“Every seven years
each of you must free any fellow Hebrews who have sold themselves to you.
After they have served you for six years, you shall set them free.” – Jeremiah
34:14a (NET)
This seems to be a simple
enough directive, and is prefaced with Israel’s God offering a reminder to His covenant
people, through Jeremiah, that “I made a covenant with your ancestors when I
brought them out of Egypt where they had been slaves” (34:13b). The text
above is what follows. Because the people of Israel had been in perpetual
slavery in Egypt, with seemingly no way out of it, God wanted to be sure that
His people did not perpetually enslave any of their fellow countrymen, who
would most likely come into the state of slavery as a result of indebtedness. Generally, there was a path out of debt
slavery, but this would not always be the case, depending on the level of debt
incurred.
Just as their God had
entered in to their situation in order to free them from their slavery to the Egyptians,
having heard the groaning of His people in their condition of oppression, so their
God was, in a sense, here entering in to make sure that a state of slavery
among His people would not be persistent.

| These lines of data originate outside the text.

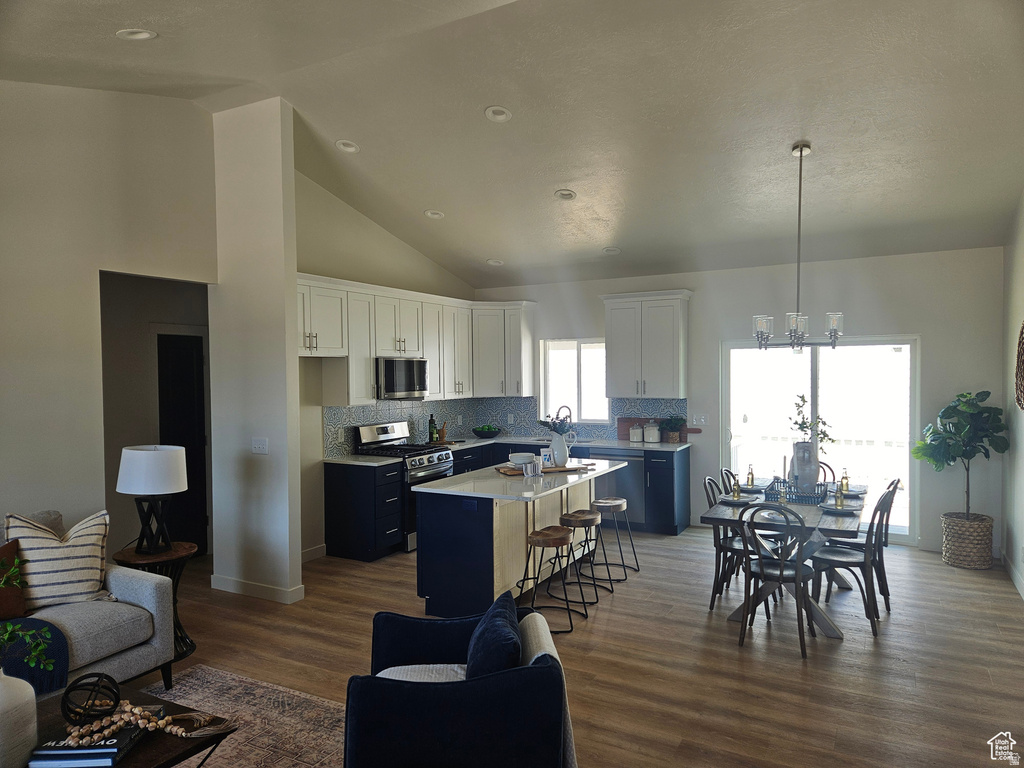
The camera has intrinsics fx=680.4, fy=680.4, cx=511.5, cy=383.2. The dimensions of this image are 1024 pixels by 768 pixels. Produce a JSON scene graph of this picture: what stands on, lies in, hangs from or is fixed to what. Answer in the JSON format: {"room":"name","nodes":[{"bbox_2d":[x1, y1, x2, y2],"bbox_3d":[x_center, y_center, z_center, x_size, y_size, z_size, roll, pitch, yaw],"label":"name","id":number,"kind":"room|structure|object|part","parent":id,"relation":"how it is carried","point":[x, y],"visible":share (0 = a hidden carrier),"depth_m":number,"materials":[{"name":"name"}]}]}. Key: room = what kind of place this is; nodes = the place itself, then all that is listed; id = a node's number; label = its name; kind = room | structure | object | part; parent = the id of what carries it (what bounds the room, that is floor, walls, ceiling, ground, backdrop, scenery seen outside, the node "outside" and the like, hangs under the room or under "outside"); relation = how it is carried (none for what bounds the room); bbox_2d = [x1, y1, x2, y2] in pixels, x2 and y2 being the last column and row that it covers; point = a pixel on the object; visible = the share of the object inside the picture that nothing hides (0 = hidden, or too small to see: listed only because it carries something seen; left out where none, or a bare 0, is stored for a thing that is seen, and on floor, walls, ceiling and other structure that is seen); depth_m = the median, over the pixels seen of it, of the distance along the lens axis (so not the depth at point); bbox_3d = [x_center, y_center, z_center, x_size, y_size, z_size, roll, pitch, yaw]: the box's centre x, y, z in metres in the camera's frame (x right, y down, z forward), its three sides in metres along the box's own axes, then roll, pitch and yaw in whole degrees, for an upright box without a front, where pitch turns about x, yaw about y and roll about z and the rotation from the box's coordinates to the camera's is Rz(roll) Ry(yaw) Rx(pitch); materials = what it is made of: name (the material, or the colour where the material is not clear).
{"room":"kitchen","nodes":[
{"label":"kitchen","id":0,"kind":"room"},
{"bbox_2d":[0,80,217,562],"bbox_3d":[-3.487,-0.205,3.117,0.128,3.811,5.052,0,1,28],"label":"left wall","id":1,"kind":"structure","parent":0,"point":[54,89],"depth_m":4.34,"materials":[{"name":"paint"}]},
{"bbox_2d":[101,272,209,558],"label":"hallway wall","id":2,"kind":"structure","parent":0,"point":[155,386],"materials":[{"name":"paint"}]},
{"bbox_2d":[157,334,206,553],"bbox_3d":[-3.026,0.596,6.173,0.133,2.020,0.663,0,1,28],"label":"hallway door","id":3,"kind":"structure","parent":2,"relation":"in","point":[189,358],"depth_m":6.21,"materials":[{"name":"black wood"}]},
{"bbox_2d":[209,95,303,605],"bbox_3d":[-1.995,-0.248,5.217,0.777,3.781,0.143,0,1,28],"label":"partition wall","id":4,"kind":"structure","parent":0,"point":[297,562],"depth_m":5.10,"materials":[{"name":"white paint"}]},
{"bbox_2d":[210,574,305,603],"bbox_3d":[-1.969,1.563,5.230,0.926,0.104,0.174,0,1,28],"label":"baseboard","id":5,"kind":"structure","parent":4,"relation":"attached to","point":[238,584],"depth_m":5.13,"materials":[{"name":"white paint"}]},
{"bbox_2d":[251,438,267,454],"bbox_3d":[-1.899,0.471,5.108,0.132,0.117,0.019,0,1,28],"label":"light switch","id":6,"kind":"object","parent":4,"relation":"attached to","point":[261,446],"visible":0.98,"depth_m":5.11,"materials":[{"name":"white plastic"}]},
{"bbox_2d":[294,169,478,561],"bbox_3d":[-1.382,-0.229,7.077,0.143,3.621,3.711,0,1,28],"label":"kitchen left wall","id":7,"kind":"structure","parent":0,"point":[316,263],"depth_m":6.35,"materials":[{"name":"beige paint"}]},
{"bbox_2d":[301,543,326,561],"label":"baseboard","id":8,"kind":"structure","parent":7,"relation":"attached to","point":[310,551],"depth_m":6.20,"materials":[{"name":"white paint"}]},
{"bbox_2d":[297,273,534,405],"bbox_3d":[-1.014,-0.376,7.077,0.552,1.124,3.736,0,1,28],"label":"upper cabinets","id":9,"kind":"object","parent":7,"relation":"attached to","point":[372,351],"visible":0.65,"depth_m":6.92,"materials":[{"name":"white paint"}]},
{"bbox_2d":[375,356,429,400],"bbox_3d":[-1.194,-0.055,6.909,0.449,0.417,0.757,0,1,28],"label":"microwave","id":10,"kind":"object","parent":9,"relation":"attached to","point":[389,371],"visible":0.84,"depth_m":6.73,"materials":[{"name":"silver metal"}]},
{"bbox_2d":[0,0,1023,288],"bbox_3d":[-0.110,-1.837,3.970,6.419,0.294,9.024,0,1,28],"label":"ceiling","id":11,"kind":"structure","parent":0,"point":[128,18],"depth_m":4.50,"materials":[{"name":"paint"}]},
{"bbox_2d":[116,28,156,40],"bbox_3d":[-1.943,-1.812,3.512,0.196,0.051,0.196,0,1,28],"label":"recessed light","id":12,"kind":"object","parent":11,"relation":"in","point":[140,35],"visible":0.97,"depth_m":3.51,"materials":[{"name":"white"}]},
{"bbox_2d":[335,139,359,152],"bbox_3d":[-1.294,-1.870,5.357,0.196,0.054,0.195,-1,1,-14],"label":"recessed light","id":13,"kind":"object","parent":11,"relation":"in","point":[340,145],"visible":0.99,"depth_m":5.34,"materials":[{"name":"white"}]},
{"bbox_2d":[424,209,444,219],"bbox_3d":[-0.732,-1.603,6.419,0.193,0.054,0.194,-1,1,-14],"label":"recessed light","id":14,"kind":"object","parent":11,"relation":"in","point":[429,211],"visible":0.98,"depth_m":6.40,"materials":[{"name":"white"}]},
{"bbox_2d":[486,258,503,265],"bbox_3d":[-0.190,-1.371,7.623,0.193,0.060,0.192,-1,1,-14],"label":"recessed light","id":15,"kind":"object","parent":11,"relation":"in","point":[497,263],"visible":0.98,"depth_m":7.62,"materials":[{"name":"white"}]},
{"bbox_2d":[484,106,511,121],"bbox_3d":[-0.095,-1.847,4.658,0.193,0.053,0.195,0,1,28],"label":"recessed light","id":16,"kind":"object","parent":11,"relation":"in","point":[505,115],"visible":0.99,"depth_m":4.64,"materials":[{"name":"white"}]},
{"bbox_2d":[554,189,576,200],"bbox_3d":[0.457,-1.605,5.776,0.192,0.053,0.195,-1,1,-17],"label":"recessed light","id":17,"kind":"object","parent":11,"relation":"in","point":[562,194],"visible":0.99,"depth_m":5.76,"materials":[{"name":"white"}]},
{"bbox_2d":[602,246,621,254],"bbox_3d":[1.020,-1.368,6.960,0.193,0.061,0.195,-1,1,-18],"label":"recessed light","id":18,"kind":"object","parent":11,"relation":"in","point":[613,250],"visible":0.99,"depth_m":6.94,"materials":[{"name":"white"}]},
{"bbox_2d":[752,142,844,350],"bbox_3d":[2.015,-0.946,4.771,0.627,1.441,0.576,0,1,28],"label":"chandelier","id":19,"kind":"object","parent":11,"relation":"hanging from","point":[800,153],"visible":1,"depth_m":4.74,"materials":[{"name":"silver metal"}]},
{"bbox_2d":[123,526,1023,767],"bbox_3d":[-0.496,1.691,3.681,7.192,0.100,9.332,0,1,28],"label":"floor","id":20,"kind":"structure","parent":0,"point":[842,650],"depth_m":4.09,"materials":[{"name":"brown wood"}]},
{"bbox_2d":[0,669,37,767],"bbox_3d":[-1.676,1.083,2.200,0.237,0.347,0.235,0,1,10],"label":"vase","id":21,"kind":"object","parent":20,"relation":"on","point":[32,704],"visible":0.99,"depth_m":2.18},
{"bbox_2d":[0,558,54,672],"bbox_3d":[-1.732,0.823,2.194,0.511,0.539,0.396,0,1,4],"label":"green plant","id":22,"kind":"object","parent":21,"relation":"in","point":[13,569],"visible":1,"depth_m":2.24,"materials":[{"name":"green plant"}]},
{"bbox_2d":[0,510,178,697],"bbox_3d":[-2.745,1.206,2.897,0.960,0.915,2.237,0,1,28],"label":"sofa","id":23,"kind":"object","parent":20,"relation":"on","point":[126,590],"visible":0.7,"depth_m":3.46,"materials":[{"name":"grey fabric"}]},
{"bbox_2d":[0,539,26,619],"bbox_3d":[-2.559,0.973,3.241,0.205,0.369,0.446,0,1,28],"label":"brown pillow","id":24,"kind":"object","parent":23,"relation":"on","point":[18,590],"visible":0.92,"depth_m":3.31,"materials":[{"name":"brown fabric"}]},
{"bbox_2d":[0,615,69,693],"bbox_3d":[-2.287,1.221,2.980,0.474,0.258,0.500,0,1,28],"label":"throw blanket","id":25,"kind":"object","parent":23,"relation":"on","point":[34,622],"visible":0.79,"depth_m":3.00,"materials":[{"name":"blue fabric"}]},
{"bbox_2d":[4,508,110,607],"bbox_3d":[-2.359,0.908,3.527,0.514,0.484,0.245,-1,1,-33],"label":"striped pillow","id":26,"kind":"object","parent":23,"relation":"on","point":[71,553],"visible":0.9,"depth_m":3.47,"materials":[{"name":"fabric"}]},
{"bbox_2d":[115,542,196,668],"bbox_3d":[-2.120,1.332,4.069,0.469,0.652,0.467,0,1,28],"label":"side table","id":27,"kind":"object","parent":20,"relation":"on","point":[187,549],"visible":0.44,"depth_m":4.02,"materials":[{"name":"brown wood"}]},
{"bbox_2d":[116,444,187,555],"bbox_3d":[-2.143,0.686,4.074,0.394,0.637,0.391,0,1,28],"label":"table lamp","id":28,"kind":"object","parent":27,"relation":"on","point":[170,487],"visible":1,"depth_m":3.96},
{"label":"drum shade","id":29,"kind":"part","parent":28,"relation":"part of","materials":[{"name":"white fabric"}]},
{"bbox_2d":[133,665,344,767],"bbox_3d":[-1.479,1.675,2.247,2.412,0.011,2.797,0,1,28],"label":"rug","id":30,"kind":"object","parent":20,"relation":"on","point":[276,713],"visible":0.65,"depth_m":3.35,"materials":[{"name":"carpet"}]},
{"bbox_2d":[20,679,238,767],"bbox_3d":[-1.580,1.457,2.227,0.784,0.414,1.096,0,1,28],"label":"coffee table","id":31,"kind":"object","parent":30,"relation":"on","point":[179,756],"visible":0.46,"depth_m":2.43,"materials":[{"name":"brown wood"}]},
{"bbox_2d":[28,724,146,767],"bbox_3d":[-1.415,1.209,2.309,0.299,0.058,0.264,0,1,-2],"label":"book stack","id":32,"kind":"object","parent":31,"relation":"on","point":[81,751],"visible":0.76,"depth_m":2.22,"materials":[{"name":"paper"}]},
{"bbox_2d":[61,702,210,745],"bbox_3d":[-1.271,1.162,2.325,0.525,0.097,0.145,0,1,-3],"label":"bead garland","id":33,"kind":"object","parent":32,"relation":"on","point":[174,730],"visible":0.94,"depth_m":2.31,"materials":[{"name":"beige wood"}]},
{"bbox_2d":[61,672,120,725],"bbox_3d":[-1.492,1.123,2.417,0.183,0.162,0.183,1,2,41],"label":"decorative sphere","id":34,"kind":"object","parent":31,"relation":"on","point":[117,702],"visible":0.93,"depth_m":2.39,"materials":[{"name":"black metal"}]},
{"bbox_2d":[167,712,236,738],"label":"tassel","id":35,"kind":"object","parent":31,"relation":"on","point":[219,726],"visible":0.89,"depth_m":2.43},
{"bbox_2d":[323,460,405,562],"bbox_3d":[-1.352,1.157,6.323,0.646,0.867,0.427,0,1,28],"label":"base cabinet","id":36,"kind":"object","parent":20,"relation":"on","point":[336,491],"visible":0.92,"depth_m":6.14,"materials":[{"name":"blue paint"}]},
{"bbox_2d":[353,421,456,551],"bbox_3d":[-1.035,0.989,6.758,0.712,1.180,0.760,0,1,28],"label":"stove","id":37,"kind":"object","parent":20,"relation":"on","point":[439,457],"visible":0.42,"depth_m":6.60,"materials":[{"name":"silver metal"}]},
{"bbox_2d":[345,594,574,767],"bbox_3d":[-0.217,1.259,2.650,0.816,0.763,0.856,0,1,-4],"label":"armchair","id":38,"kind":"object","parent":20,"relation":"on","point":[382,704],"visible":0.94,"depth_m":2.28,"materials":[{"name":"blue fabric"}]},
{"bbox_2d":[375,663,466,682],"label":"blanket","id":39,"kind":"object","parent":38,"relation":"on","point":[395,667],"visible":0.28,"depth_m":2.63,"materials":[{"name":"white fabric"}]},
{"bbox_2d":[465,589,522,678],"bbox_3d":[-0.069,1.052,2.585,0.232,0.369,0.515,-1,1,-4],"label":"blue pillow","id":40,"kind":"object","parent":38,"relation":"on","point":[501,659],"visible":0.75,"depth_m":2.44,"materials":[{"name":"blue fabric"}]},
{"bbox_2d":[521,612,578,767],"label":"throw blanket","id":41,"kind":"object","parent":38,"relation":"on","point":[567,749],"visible":0.33,"depth_m":2.46,"materials":[{"name":"fabric"}]},
{"bbox_2d":[412,463,620,618],"bbox_3d":[0.129,1.163,5.492,0.898,0.893,2.047,0,1,28],"label":"kitchen island","id":42,"kind":"object","parent":20,"relation":"on","point":[463,541],"visible":0.76,"depth_m":4.79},
{"bbox_2d":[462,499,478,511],"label":"island outlet","id":43,"kind":"object","parent":42,"relation":"attached to","point":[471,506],"visible":0.98,"depth_m":4.64,"materials":[{"name":"blue plastic"}]},
{"bbox_2d":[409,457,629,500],"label":"island countertop","id":44,"kind":"structure","parent":42,"relation":"on","point":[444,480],"depth_m":4.89,"materials":[{"name":"white stone"}]},
{"bbox_2d":[495,461,594,475],"bbox_3d":[0.271,0.690,5.547,0.773,0.027,0.311,-1,1,-19],"label":"wooden tray","id":45,"kind":"object","parent":42,"relation":"on","point":[507,472],"visible":0.63,"depth_m":5.43,"materials":[{"name":"brown wood"}]},
{"bbox_2d":[508,452,537,467],"bbox_3d":[0.083,0.622,5.446,0.236,0.099,0.240,-1,1,-20],"label":"bowl","id":46,"kind":"object","parent":45,"relation":"on","point":[524,461],"visible":0.96,"depth_m":5.37,"materials":[{"name":"white ceramic"}]},
{"bbox_2d":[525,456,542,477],"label":"cloth napkin","id":47,"kind":"object","parent":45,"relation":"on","point":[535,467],"visible":0.99,"depth_m":5.17,"materials":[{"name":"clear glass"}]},
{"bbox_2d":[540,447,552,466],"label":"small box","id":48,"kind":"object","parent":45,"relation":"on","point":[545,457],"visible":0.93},
{"bbox_2d":[548,433,570,466],"bbox_3d":[0.395,0.549,5.647,0.162,0.255,0.157,-1,1,-19],"label":"white pitcher","id":49,"kind":"object","parent":45,"relation":"on","point":[565,452],"visible":0.98,"depth_m":5.59,"materials":[{"name":"white ceramic"}]},
{"bbox_2d":[537,412,571,434],"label":"plant","id":50,"kind":"object","parent":49,"relation":"in","point":[545,422],"visible":0.78,"depth_m":5.54,"materials":[{"name":"plant"}]},
{"bbox_2d":[514,525,583,632],"bbox_3d":[0.252,1.309,4.621,0.419,0.630,0.418,0,1,28],"label":"bar stool","id":51,"kind":"object","parent":20,"relation":"on","point":[554,543],"visible":0.96,"depth_m":4.56,"materials":[{"name":"brown wood"}]},
{"bbox_2d":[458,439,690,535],"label":"base cabinets","id":52,"kind":"object","parent":20,"relation":"on","point":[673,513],"visible":0.23,"depth_m":7.10,"materials":[{"name":"blue paint"}]},
{"bbox_2d":[325,435,690,465],"bbox_3d":[0.037,0.689,6.974,2.698,0.039,2.364,0,1,28],"label":"countertop","id":53,"kind":"structure","parent":52,"relation":"on","point":[628,444],"depth_m":7.25,"materials":[{"name":"stone"}]},
{"bbox_2d":[428,413,436,441],"bbox_3d":[-0.884,0.491,7.500,0.072,0.317,0.075,0,1,28],"label":"bottle","id":54,"kind":"object","parent":53,"relation":"on","point":[431,420],"visible":0.98,"depth_m":7.47,"materials":[{"name":"green glass"}]},
{"bbox_2d":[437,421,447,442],"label":"mortar and pestle","id":55,"kind":"object","parent":53,"relation":"on","point":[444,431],"visible":0.9,"depth_m":7.54,"materials":[{"name":"wood"}]},
{"bbox_2d":[472,424,501,437],"bbox_3d":[-0.299,0.567,8.068,0.375,0.143,0.371,0,1,28],"label":"fruit bowl","id":56,"kind":"object","parent":53,"relation":"on","point":[490,431],"visible":0.99,"depth_m":7.95,"materials":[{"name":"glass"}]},
{"bbox_2d":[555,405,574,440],"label":"faucet","id":57,"kind":"object","parent":53,"relation":"on","point":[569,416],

We can certainly imagine that the God of Israel would not want to have
to hear the groaning of His own people, as they are oppressed by their fellow
covenant-bearers, and therefore need to deliver the cursing of plagues upon His
own people for this transgression.
Not only was the
basis for the freeing of slaves rooted in the remembrance of their Egyptian
slavery and the subsequent deliverance that they experienced, but the act of
freeing the slaves would be a great reminder of God’s saving power. By freeing their own slaves, and doing so in
a way that demonstrated mercy along with a willingness to sacrifice and endure
hardship for the sake of their fellow citizen, the people of Israel were able
to seize on the opportunity to enact and reenact the deliverance that had come
their way in Egypt. Unfortunately, we go on to hear the Creator God
saying “But your ancestors did not obey Me or pay any attention to Me”
(34:14b).
What was the contingent
basis for this communication from their God through Jeremiah? During the
reign of King Zedekiah there was an agreement that the people of Jerusalem were
“to grant their slaves freedom” (34:8b). It had been the case that “All
the people and their leaders had agreed to this” (34:10a). We can read
that, “They originally complied with the covenant and freed them. But
later they had changed their minds. They had taken back their male and
female slaves that they had freed and forced them to be slaves again”
(34:10c-11). “That was when the Lord spoke to Jeremiah” (34:12),
expressing His displeasure at this situation.
An analogy could be here adapted, in which the Israelites who freed their
slaves, but then changed their minds and took them back again, are akin to
Pharaoh and the Egyptians, who eventually freed their slaves and attempted to
take them back. This, of course, did not
go well for them.
For a moment, by
freeing their slaves, the people showed their God something quite different
than what He had been consistently shown by their ancestors. Through
Jeremiah, this God reportedly says to His people that “Recently…you yourselves
showed a change of heart and did what is pleasing to Me” (34:15a). It
could be said that they actually showed some trust in their God, relying upon
His just decrees and trusting that things would work out just fine even if they
were to suffer what might seem to be financial loss in releasing their
slaves. God says that they pleased Him in that “You granted your fellow
countrymen their freedom and you made a covenant to that effect in My presence
in the house that I have claimed for My own” (34:15b). However, they quickly
returned to what had come to be their historical form, as God says “But then
you turned right around and showed that you did not honor Me. Each of you
took back your male and female slaves whom you had freed as they desired, and
you forced them to be your slaves again” (34:16).